# Required work
Which lines in the records below mention the word "pixels"? Copy each one out.

# Input
-------------------------

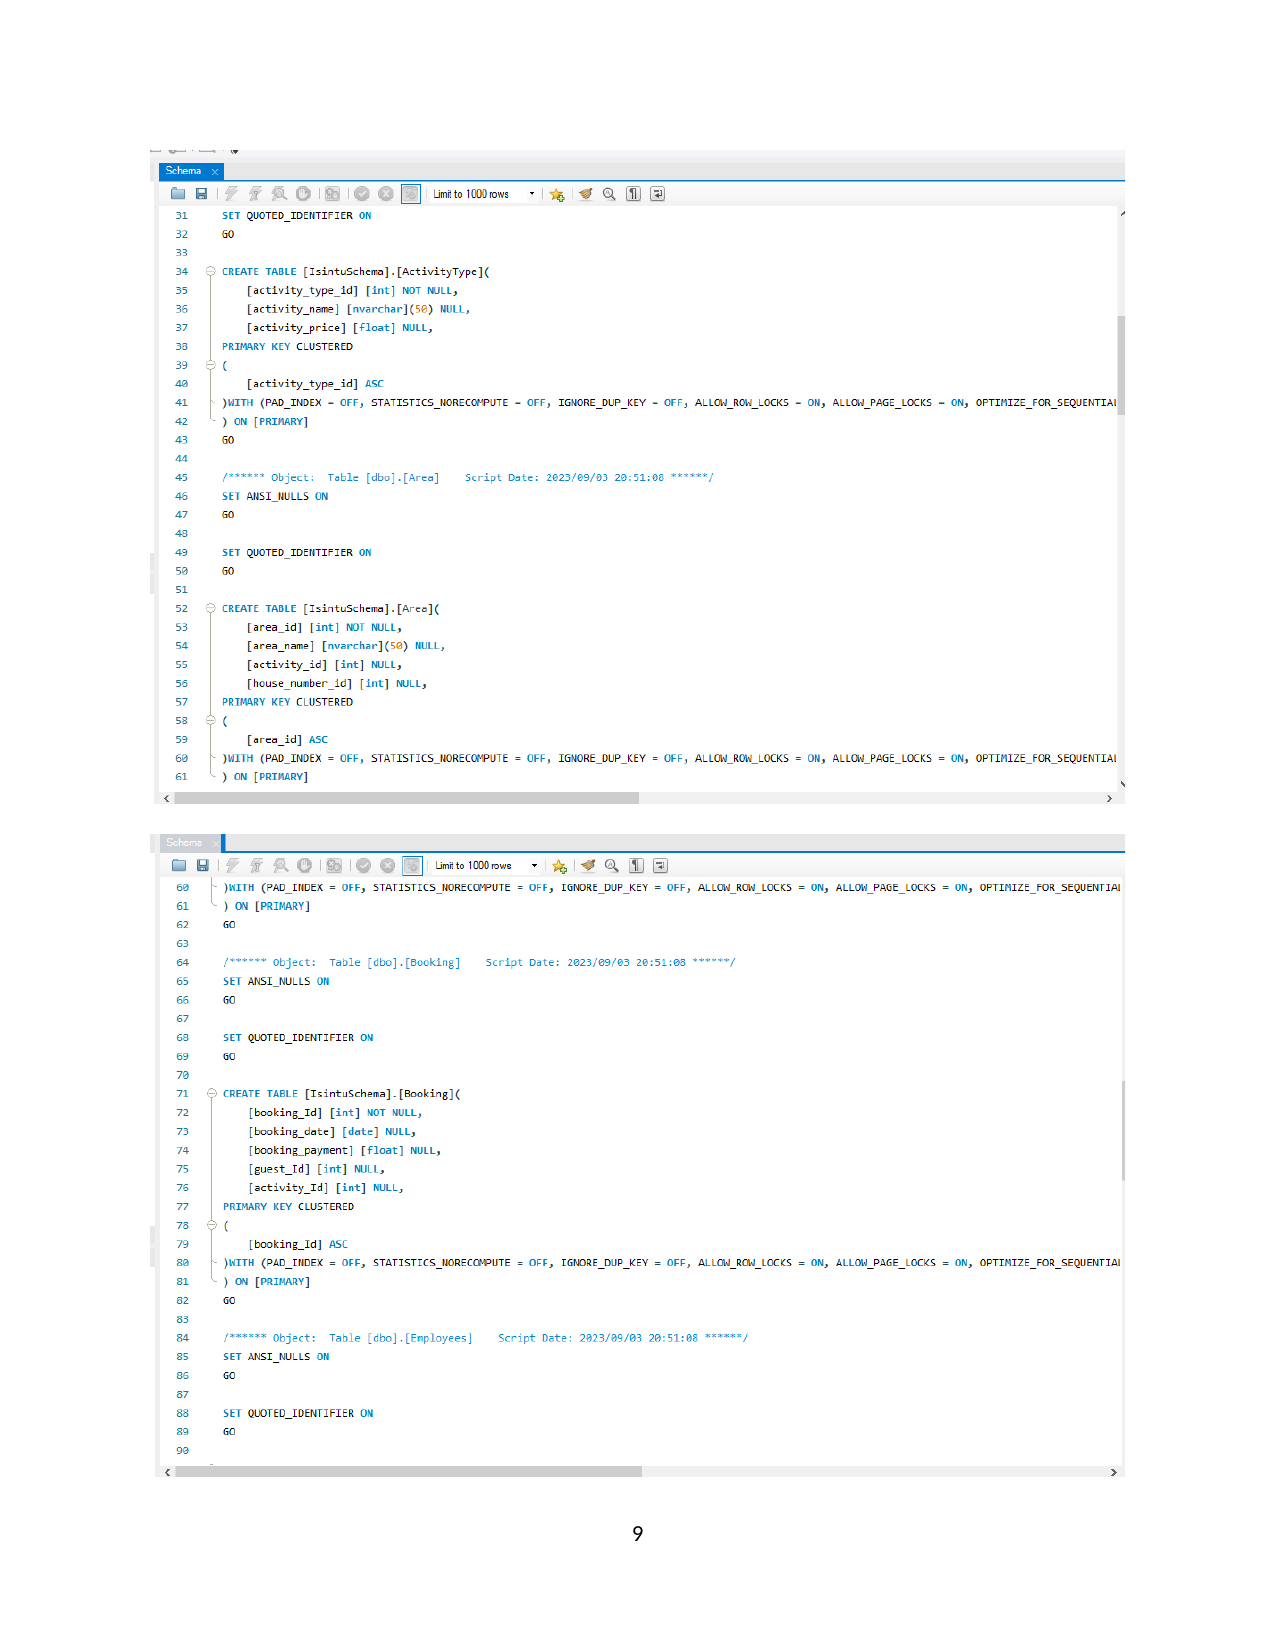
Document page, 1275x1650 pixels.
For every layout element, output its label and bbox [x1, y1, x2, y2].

picture [150, 834, 1125, 1477]
picture [150, 150, 1125, 804]
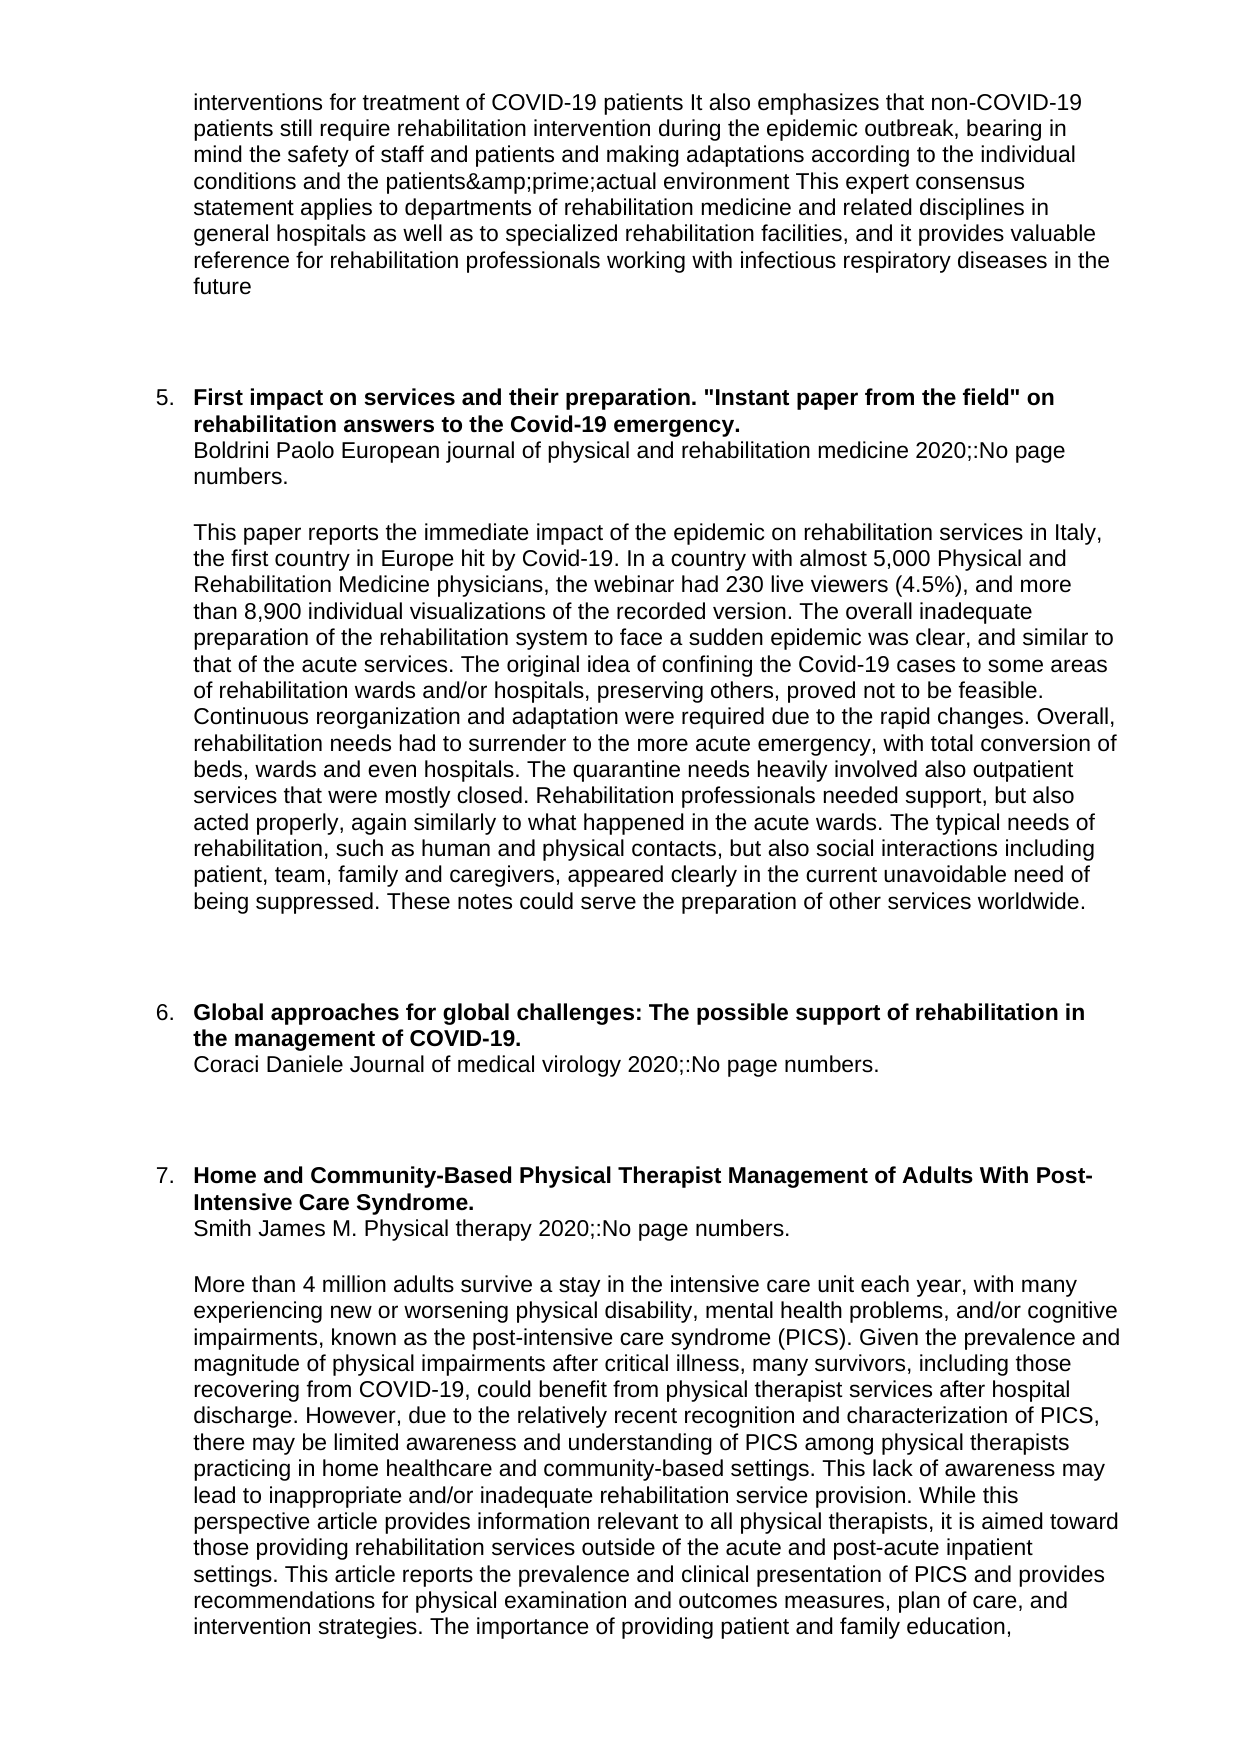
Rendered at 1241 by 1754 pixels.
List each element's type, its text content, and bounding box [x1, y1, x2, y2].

list Global approaches for global challenges: The possible support of rehabilitation in the management of COVID-19. Coraci Daniele Journal of medical virology 2020;:No page numbers. [156, 999, 1122, 1078]
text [193, 89, 1122, 299]
text This paper reports the immediate impact of the epidemic on rehabilitation services in Italy, the first country in Europe hit by Covid-19. In a country with almost 5,000 Physical and Rehabilitation Medicine physicians, the webinar had 230 live viewers (4.5%), and more than 8,900 individual visualizations of the recorded version. The overall inadequate preparation of the rehabilitation system to face a sudden epidemic was clear, and similar to that of the acute services. The original idea of confining the Covid-19 cases to some areas of rehabilitation wards and/or hospitals, preserving others, proved not to be feasible. Continuous reorganization and adaptation were required due to the rapid changes. Overall, rehabilitation needs had to surrender to the more acute emergency, with total conversion of beds, wards and even hospitals. The quarantine needs heavily involved also outpatient services that were mostly closed. Rehabilitation professionals needed support, but also acted properly, again similarly to what happened in the acute wards. The typical needs of rehabilitation, such as human and physical contacts, but also social interactions including patient, team, family and caregivers, appeared clearly in the current unavoidable need of being suppressed. These notes could serve the preparation of other services worldwide. [193, 519, 1122, 914]
list Home and Community-Based Physical Therapist Management of Adults With Post-Intensive Care Syndrome. Smith James M. Physical therapy 2020;:No page numbers. [156, 1162, 1122, 1242]
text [193, 1271, 1122, 1640]
list First impact on services and their preparation. "Instant paper from the field" on rehabilitation answers to the Covid-19 emergency. Boldrini Paolo European journal of physical and rehabilitation medicine 2020;:No page numbers. [156, 384, 1122, 489]
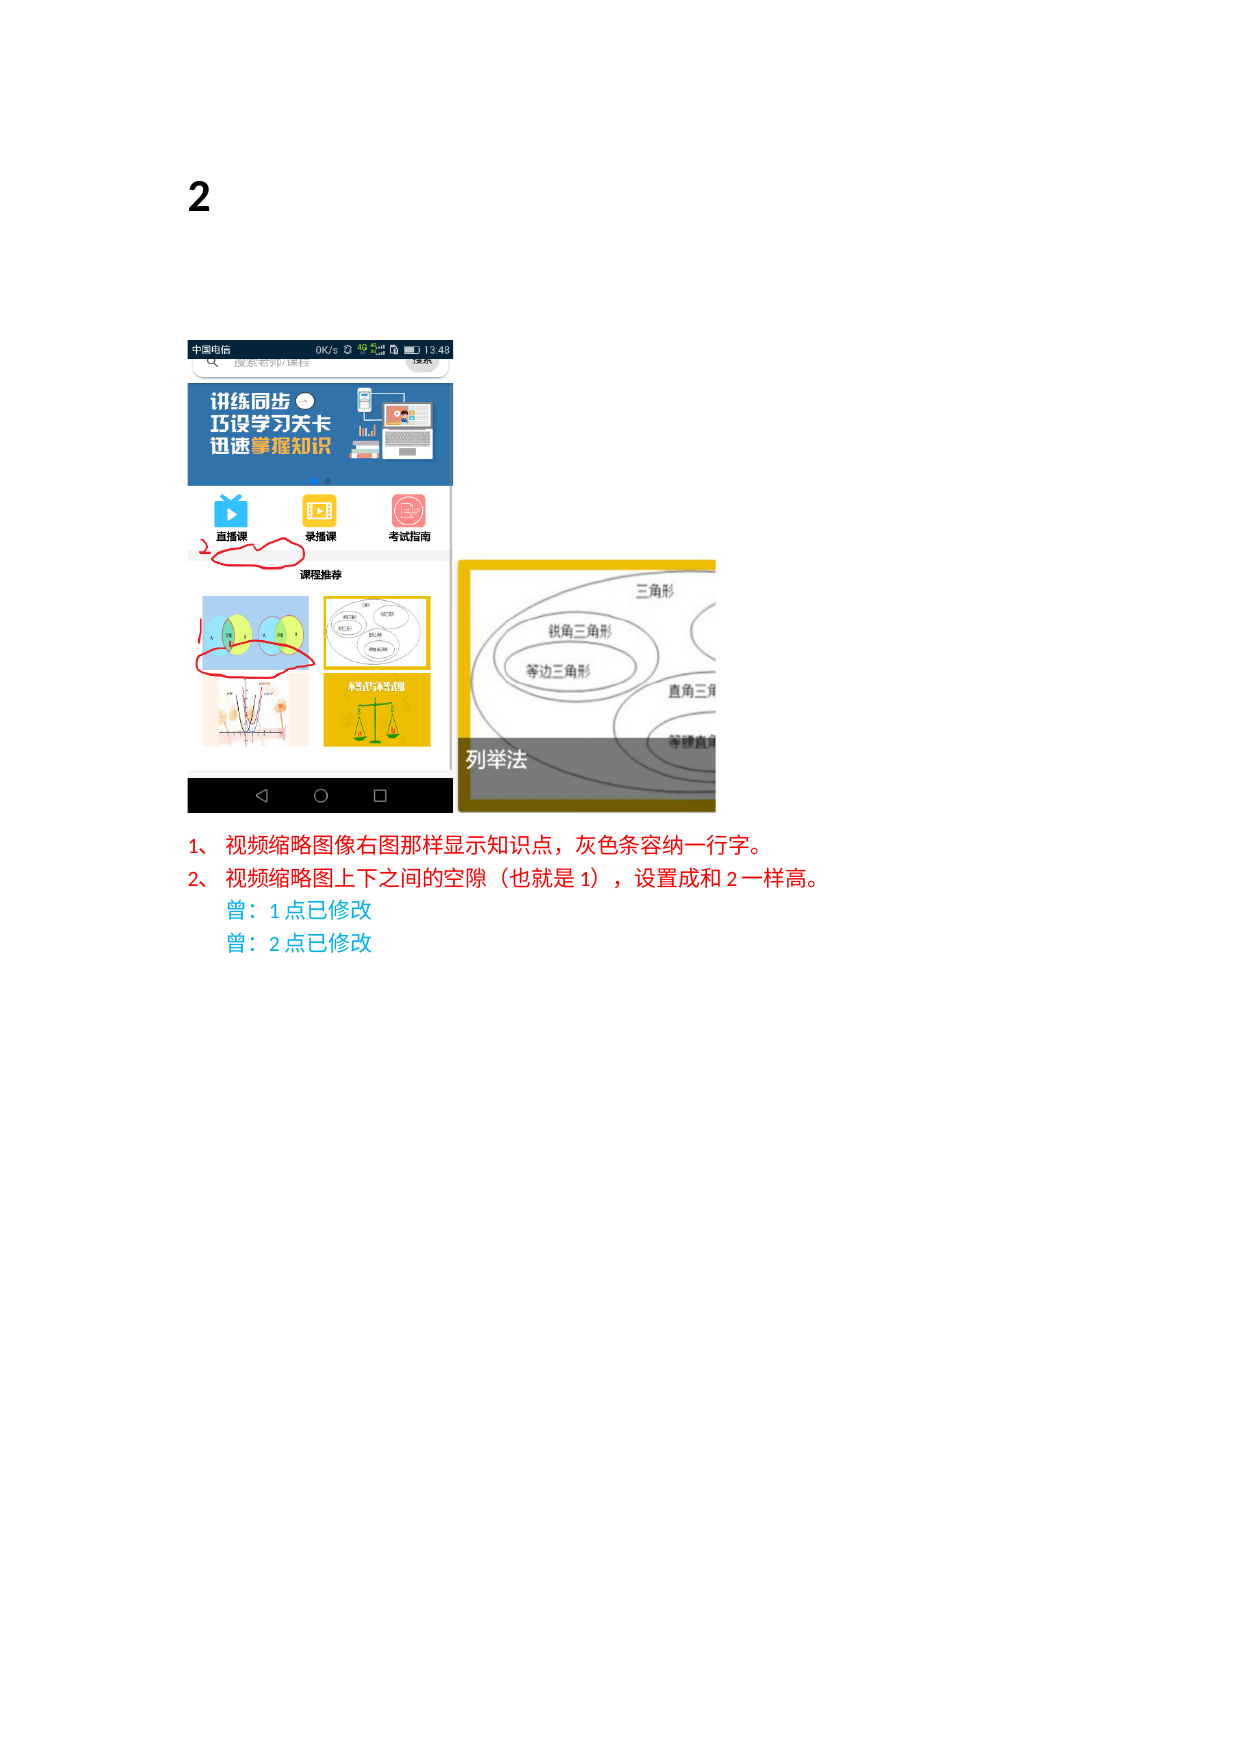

-------------------------

# Answer box
Document page, 1275x1650 pixels.
Rendered at 1241 by 1754 pixels.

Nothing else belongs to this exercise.